Drought Tech Patents: From Drought Resistant Crops to Desalination
When looking for drought-related innovations protected by patents granted recently from the U.S. Patent and Trademark Office, we noted that most innovations pursued in direct response to drought involved genetic modifications to plants for drought resistance. U.S. Patent No. 9024141, titled Maize ERECTA Genes for Improving Plant Growth, Transpiration, Efficiency and Drought Resistance in Crop Plants, was issued this May to Pioneer Hi Bred International Inc. of Johnston, IA. It protects an isolated polynucleotide with a sequence identity that produces an increase in plant leaf tissue growth and a
heterologous promoter operably linked to the isolated polynucleotide. The expression of ZmERECTA genes in maize plants has been linked to a positive rate of growth as well as improved drought tolerance. Another genetic innovation for crop drought resistance comes to us by way of the University of Maryland College Park which was recently granted U.S. Patent No. 9096862, entitled Enhancing Drought Tolerance and Bacterial Resistance of Crop Species by Functional Interference of 14-3-3. The DNA construct claimed here includes a nucleotide sequence encoding the C-terminus of a proton pump so that an expressed protein interferes with the binding of 14-3-3 to the proton pump’s C-terminus, thereby inducing reduction of the stomatal opening. This technique for controlling the opening and closing of a plant’s stomata improves bacterial resistance as well as drought resistance by reducing water transpiration.

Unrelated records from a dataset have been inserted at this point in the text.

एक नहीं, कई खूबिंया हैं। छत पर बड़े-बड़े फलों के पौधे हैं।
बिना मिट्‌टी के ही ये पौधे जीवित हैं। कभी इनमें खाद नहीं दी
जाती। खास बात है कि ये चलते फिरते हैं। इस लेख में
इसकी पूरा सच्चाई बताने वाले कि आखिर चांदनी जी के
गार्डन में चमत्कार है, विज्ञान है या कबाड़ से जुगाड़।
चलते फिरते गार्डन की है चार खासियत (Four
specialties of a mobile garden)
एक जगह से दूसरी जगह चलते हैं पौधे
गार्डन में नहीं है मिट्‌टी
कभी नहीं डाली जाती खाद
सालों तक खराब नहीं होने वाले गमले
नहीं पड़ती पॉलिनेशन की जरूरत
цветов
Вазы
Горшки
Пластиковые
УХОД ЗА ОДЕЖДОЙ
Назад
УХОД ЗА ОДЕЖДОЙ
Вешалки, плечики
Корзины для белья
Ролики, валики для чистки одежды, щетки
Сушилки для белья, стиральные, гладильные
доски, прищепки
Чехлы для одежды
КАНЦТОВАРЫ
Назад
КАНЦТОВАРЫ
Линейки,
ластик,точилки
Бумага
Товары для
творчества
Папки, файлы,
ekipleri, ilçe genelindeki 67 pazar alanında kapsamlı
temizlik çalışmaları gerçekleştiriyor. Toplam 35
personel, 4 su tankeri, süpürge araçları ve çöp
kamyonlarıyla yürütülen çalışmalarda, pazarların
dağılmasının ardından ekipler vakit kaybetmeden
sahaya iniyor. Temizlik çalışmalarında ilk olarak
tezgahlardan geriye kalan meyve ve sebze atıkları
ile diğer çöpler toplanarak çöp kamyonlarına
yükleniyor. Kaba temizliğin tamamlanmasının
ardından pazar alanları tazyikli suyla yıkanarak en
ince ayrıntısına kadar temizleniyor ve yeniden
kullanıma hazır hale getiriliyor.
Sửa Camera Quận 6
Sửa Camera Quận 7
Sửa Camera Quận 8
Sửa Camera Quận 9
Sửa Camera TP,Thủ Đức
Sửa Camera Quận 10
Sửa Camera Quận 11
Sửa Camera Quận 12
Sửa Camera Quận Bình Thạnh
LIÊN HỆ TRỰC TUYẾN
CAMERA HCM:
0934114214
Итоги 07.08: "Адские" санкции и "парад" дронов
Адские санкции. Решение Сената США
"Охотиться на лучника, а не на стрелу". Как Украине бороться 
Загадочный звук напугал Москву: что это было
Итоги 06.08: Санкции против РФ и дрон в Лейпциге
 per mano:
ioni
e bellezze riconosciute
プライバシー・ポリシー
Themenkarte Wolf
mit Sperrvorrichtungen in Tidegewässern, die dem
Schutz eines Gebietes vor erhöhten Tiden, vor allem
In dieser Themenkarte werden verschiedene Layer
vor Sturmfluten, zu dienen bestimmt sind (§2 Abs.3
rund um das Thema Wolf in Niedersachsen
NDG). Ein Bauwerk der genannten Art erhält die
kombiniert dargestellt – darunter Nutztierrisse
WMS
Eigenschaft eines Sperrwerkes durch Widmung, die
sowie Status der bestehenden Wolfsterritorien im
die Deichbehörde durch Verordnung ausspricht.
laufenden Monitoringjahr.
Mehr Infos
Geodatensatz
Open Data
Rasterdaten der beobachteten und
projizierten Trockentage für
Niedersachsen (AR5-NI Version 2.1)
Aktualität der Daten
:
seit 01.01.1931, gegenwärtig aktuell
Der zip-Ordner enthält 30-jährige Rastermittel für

A solo California inventor has devised a system for irrigating a landscape while taking into account both environmental conditions and government regulations, as can be seen in U.S. Patent No. 8874275, titled Landscape Irrigation Management with Automated Water Budget and Seasonal Adjust, and Automated Implementation of Watering Restrictions. This patent, issued to George Alexanian of Fresno, CA, discloses an irrigation controller having self-adjusting technology which is based upon a water budget percentage determined periodically by comparing current environmental sensor data to historic geo-environmental data, a calendar, at least one restricted watering schedule and programming for irrigating by alternating between the self-adjusting technology and a restricted watering schedule based upon dates in the calendar. This innovation seeks to solve shortcomings with conventional irrigation techniques which incorporate limited water conservation techniques.
Finally today, we wanted to share a desalination technology developed by Donaldson Company, Inc., of Minneapolis, MN, and protected by U.S. Patent No. 9108163, issued under the title Microporous Membrane for Flash Distillation. The system for desalination claimed here includes a hot brine supply, three microporous membrane regions comprised of polyetrafluoroethylene and a condenser collecting steam from the third membrane as pure water; the hot brine is flashed into steam at the first membrane, expands in the second membrane and is separated into brine and water at the third membrane. This innovation provides an improved membrane system that utilizes backpressure to better prevent brine from slipping past membrane layers.